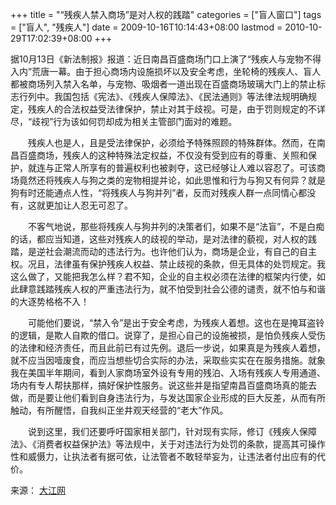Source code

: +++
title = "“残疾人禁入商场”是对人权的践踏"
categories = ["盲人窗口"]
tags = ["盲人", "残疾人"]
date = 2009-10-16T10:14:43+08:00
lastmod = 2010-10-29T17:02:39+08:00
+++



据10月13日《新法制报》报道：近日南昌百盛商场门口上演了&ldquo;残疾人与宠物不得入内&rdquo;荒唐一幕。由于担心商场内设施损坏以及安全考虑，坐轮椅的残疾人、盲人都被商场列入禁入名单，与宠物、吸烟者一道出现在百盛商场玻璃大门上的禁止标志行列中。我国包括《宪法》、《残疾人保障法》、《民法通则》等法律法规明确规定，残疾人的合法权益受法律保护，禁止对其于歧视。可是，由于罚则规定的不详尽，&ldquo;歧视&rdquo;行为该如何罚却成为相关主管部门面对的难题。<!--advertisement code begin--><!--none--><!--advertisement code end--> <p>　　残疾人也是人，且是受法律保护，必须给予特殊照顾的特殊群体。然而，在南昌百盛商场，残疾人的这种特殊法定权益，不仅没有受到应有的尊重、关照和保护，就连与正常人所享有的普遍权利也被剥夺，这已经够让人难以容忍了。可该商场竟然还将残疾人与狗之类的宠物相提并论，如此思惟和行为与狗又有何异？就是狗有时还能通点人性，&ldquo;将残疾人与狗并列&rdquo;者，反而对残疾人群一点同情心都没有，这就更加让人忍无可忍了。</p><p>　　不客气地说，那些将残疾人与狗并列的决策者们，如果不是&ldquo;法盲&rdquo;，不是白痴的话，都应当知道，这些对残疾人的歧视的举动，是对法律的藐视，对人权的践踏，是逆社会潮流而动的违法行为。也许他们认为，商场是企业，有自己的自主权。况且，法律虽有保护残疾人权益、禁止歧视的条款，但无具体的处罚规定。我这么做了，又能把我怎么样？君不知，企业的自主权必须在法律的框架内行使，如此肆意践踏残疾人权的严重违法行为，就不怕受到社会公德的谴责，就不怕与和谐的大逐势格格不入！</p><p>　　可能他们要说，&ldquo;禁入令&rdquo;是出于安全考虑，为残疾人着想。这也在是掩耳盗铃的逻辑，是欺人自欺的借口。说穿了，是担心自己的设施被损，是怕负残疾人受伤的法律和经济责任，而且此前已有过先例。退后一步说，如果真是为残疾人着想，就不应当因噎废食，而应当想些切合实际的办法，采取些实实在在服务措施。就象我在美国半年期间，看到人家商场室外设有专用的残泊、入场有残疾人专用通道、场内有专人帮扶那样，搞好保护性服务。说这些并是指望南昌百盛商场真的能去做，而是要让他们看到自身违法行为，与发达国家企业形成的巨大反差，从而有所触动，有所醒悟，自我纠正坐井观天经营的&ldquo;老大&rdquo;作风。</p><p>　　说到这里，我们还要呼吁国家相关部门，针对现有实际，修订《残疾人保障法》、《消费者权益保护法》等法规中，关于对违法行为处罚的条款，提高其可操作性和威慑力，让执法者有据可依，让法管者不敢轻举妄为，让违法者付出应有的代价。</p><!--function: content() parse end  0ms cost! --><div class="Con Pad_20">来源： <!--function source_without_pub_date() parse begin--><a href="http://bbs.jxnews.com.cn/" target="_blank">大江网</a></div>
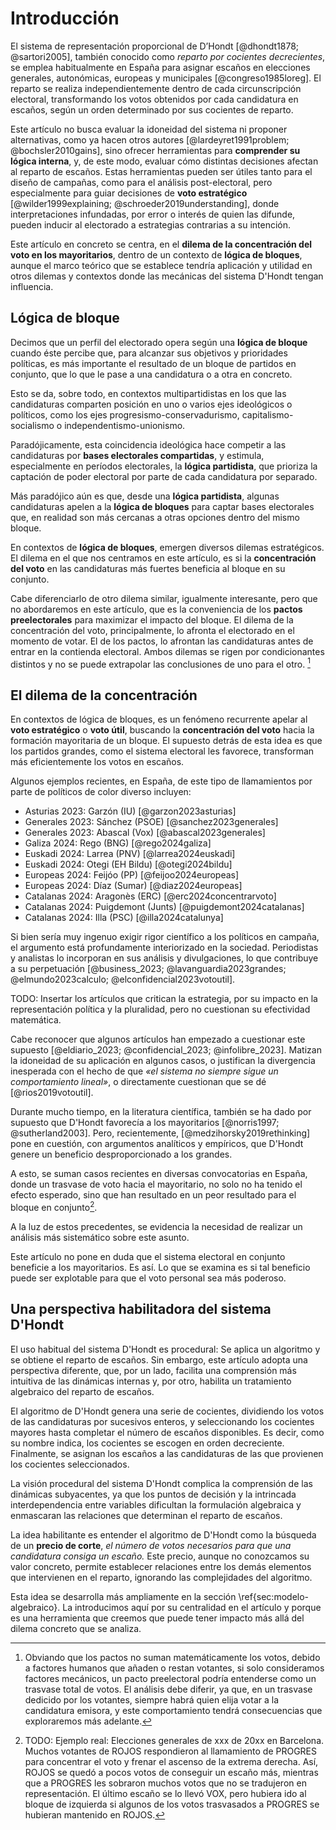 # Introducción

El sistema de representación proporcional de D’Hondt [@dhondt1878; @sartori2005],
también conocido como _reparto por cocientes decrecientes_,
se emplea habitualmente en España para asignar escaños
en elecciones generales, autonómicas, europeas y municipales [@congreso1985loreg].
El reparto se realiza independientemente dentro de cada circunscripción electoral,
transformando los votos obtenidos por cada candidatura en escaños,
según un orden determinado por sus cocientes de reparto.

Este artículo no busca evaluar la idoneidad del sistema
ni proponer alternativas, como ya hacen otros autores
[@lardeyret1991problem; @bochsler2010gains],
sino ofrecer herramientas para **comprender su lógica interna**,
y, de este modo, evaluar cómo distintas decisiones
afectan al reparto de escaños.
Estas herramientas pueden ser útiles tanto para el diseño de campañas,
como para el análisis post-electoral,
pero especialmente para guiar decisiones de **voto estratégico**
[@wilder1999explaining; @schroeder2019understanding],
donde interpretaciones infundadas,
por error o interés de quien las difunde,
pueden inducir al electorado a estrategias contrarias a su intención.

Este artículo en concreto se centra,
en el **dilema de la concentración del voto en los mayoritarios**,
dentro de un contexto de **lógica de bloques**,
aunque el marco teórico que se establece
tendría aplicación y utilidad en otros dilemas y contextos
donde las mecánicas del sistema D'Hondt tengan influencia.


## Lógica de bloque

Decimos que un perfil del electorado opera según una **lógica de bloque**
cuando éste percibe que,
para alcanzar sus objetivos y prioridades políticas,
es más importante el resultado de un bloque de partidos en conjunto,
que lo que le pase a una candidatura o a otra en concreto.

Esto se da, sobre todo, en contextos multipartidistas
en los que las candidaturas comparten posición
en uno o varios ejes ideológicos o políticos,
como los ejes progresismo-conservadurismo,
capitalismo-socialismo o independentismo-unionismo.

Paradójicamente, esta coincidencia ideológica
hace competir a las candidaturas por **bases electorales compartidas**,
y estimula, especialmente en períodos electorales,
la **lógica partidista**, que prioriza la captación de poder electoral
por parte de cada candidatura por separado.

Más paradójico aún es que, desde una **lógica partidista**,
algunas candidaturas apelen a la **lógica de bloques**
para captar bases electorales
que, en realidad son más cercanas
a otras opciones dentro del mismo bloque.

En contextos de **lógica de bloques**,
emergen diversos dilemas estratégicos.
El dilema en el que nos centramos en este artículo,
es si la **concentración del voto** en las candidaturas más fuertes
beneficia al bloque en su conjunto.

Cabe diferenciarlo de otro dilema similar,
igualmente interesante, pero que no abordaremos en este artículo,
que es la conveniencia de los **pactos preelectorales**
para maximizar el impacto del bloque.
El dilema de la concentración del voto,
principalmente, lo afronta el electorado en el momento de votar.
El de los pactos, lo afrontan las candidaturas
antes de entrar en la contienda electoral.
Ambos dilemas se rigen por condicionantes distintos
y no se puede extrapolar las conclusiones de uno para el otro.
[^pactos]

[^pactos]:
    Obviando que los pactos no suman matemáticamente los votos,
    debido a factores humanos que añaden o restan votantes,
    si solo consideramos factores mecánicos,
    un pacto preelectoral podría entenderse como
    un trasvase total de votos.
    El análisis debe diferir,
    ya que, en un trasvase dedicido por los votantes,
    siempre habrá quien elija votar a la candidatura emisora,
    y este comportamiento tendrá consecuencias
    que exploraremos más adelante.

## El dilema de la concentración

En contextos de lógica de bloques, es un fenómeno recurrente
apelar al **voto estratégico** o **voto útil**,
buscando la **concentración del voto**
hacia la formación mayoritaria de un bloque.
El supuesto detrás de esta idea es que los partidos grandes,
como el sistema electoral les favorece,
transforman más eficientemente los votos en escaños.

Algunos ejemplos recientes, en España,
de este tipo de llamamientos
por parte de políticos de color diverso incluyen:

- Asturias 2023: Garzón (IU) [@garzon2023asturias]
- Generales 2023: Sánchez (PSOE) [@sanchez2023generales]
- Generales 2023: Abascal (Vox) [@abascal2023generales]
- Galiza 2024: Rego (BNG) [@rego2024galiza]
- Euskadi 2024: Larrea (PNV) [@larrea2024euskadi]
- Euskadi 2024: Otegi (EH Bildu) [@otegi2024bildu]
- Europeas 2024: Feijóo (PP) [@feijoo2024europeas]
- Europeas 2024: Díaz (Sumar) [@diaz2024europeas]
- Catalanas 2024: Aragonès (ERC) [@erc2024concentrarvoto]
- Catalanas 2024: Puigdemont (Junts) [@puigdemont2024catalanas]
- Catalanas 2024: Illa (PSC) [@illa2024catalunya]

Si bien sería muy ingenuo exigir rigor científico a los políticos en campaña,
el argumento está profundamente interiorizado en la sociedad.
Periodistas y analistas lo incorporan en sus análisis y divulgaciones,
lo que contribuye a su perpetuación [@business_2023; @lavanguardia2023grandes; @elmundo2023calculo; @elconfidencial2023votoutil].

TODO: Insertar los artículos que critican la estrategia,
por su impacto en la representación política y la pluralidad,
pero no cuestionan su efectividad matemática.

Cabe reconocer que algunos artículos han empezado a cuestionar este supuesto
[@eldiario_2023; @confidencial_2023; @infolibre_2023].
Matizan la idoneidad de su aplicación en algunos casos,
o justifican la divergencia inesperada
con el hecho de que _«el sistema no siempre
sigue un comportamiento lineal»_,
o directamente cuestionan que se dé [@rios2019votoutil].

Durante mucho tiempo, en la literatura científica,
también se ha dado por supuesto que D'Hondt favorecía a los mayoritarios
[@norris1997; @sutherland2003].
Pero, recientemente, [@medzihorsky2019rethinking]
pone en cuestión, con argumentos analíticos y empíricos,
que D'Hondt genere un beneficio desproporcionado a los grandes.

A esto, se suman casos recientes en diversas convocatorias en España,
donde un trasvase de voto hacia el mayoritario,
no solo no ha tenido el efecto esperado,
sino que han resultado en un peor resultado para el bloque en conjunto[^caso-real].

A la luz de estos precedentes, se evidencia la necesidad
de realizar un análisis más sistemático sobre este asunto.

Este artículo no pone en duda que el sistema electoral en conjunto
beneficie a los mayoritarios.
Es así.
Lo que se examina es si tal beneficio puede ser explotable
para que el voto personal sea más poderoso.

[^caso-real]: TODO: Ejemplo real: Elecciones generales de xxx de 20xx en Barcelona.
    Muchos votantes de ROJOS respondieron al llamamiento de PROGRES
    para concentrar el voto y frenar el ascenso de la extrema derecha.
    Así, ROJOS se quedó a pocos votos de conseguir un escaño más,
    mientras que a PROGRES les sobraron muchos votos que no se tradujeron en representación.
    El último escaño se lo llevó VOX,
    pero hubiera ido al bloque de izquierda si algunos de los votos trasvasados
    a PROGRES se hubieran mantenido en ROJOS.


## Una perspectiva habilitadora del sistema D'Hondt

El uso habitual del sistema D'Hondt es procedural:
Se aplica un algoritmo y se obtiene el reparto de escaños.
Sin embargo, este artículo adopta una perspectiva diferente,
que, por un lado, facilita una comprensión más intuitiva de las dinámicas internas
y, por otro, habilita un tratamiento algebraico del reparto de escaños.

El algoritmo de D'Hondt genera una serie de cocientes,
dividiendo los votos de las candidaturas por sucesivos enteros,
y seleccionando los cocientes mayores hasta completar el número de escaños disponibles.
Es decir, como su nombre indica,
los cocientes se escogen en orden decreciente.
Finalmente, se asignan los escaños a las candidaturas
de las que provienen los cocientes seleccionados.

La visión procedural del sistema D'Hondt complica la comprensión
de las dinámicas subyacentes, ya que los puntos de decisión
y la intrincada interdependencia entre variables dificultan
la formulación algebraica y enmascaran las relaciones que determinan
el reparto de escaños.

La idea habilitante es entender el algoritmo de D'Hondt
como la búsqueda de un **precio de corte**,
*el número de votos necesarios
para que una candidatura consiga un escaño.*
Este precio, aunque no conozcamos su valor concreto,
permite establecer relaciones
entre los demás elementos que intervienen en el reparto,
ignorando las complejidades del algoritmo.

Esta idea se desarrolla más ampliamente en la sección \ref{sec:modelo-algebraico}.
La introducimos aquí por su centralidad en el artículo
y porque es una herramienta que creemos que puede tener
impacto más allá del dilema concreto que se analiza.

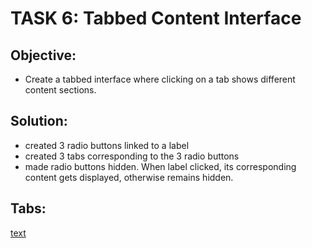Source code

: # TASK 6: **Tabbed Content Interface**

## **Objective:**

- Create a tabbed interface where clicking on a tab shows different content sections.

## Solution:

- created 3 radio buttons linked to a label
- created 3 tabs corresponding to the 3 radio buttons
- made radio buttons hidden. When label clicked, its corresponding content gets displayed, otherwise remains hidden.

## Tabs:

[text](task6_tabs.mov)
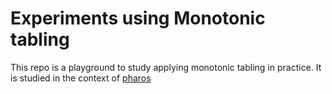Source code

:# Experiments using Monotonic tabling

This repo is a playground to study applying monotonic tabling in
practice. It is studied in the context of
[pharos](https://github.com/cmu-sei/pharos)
------------------------------------------------
Each line in the data that holds the string "Hondt" must be returned.

El sistema de representación proporcional de D’Hondt [@dhondt1878; @sartori2005],
donde las mecánicas del sistema D'Hondt tengan influencia.
también se ha dado por supuesto que D'Hondt favorecía a los mayoritarios
que D'Hondt genere un beneficio desproporcionado a los grandes.
## Una perspectiva habilitadora del sistema D'Hondt
El uso habitual del sistema D'Hondt es procedural:
El algoritmo de D'Hondt genera una serie de cocientes,
La visión procedural del sistema D'Hondt complica la comprensión
La idea habilitante es entender el algoritmo de D'Hondt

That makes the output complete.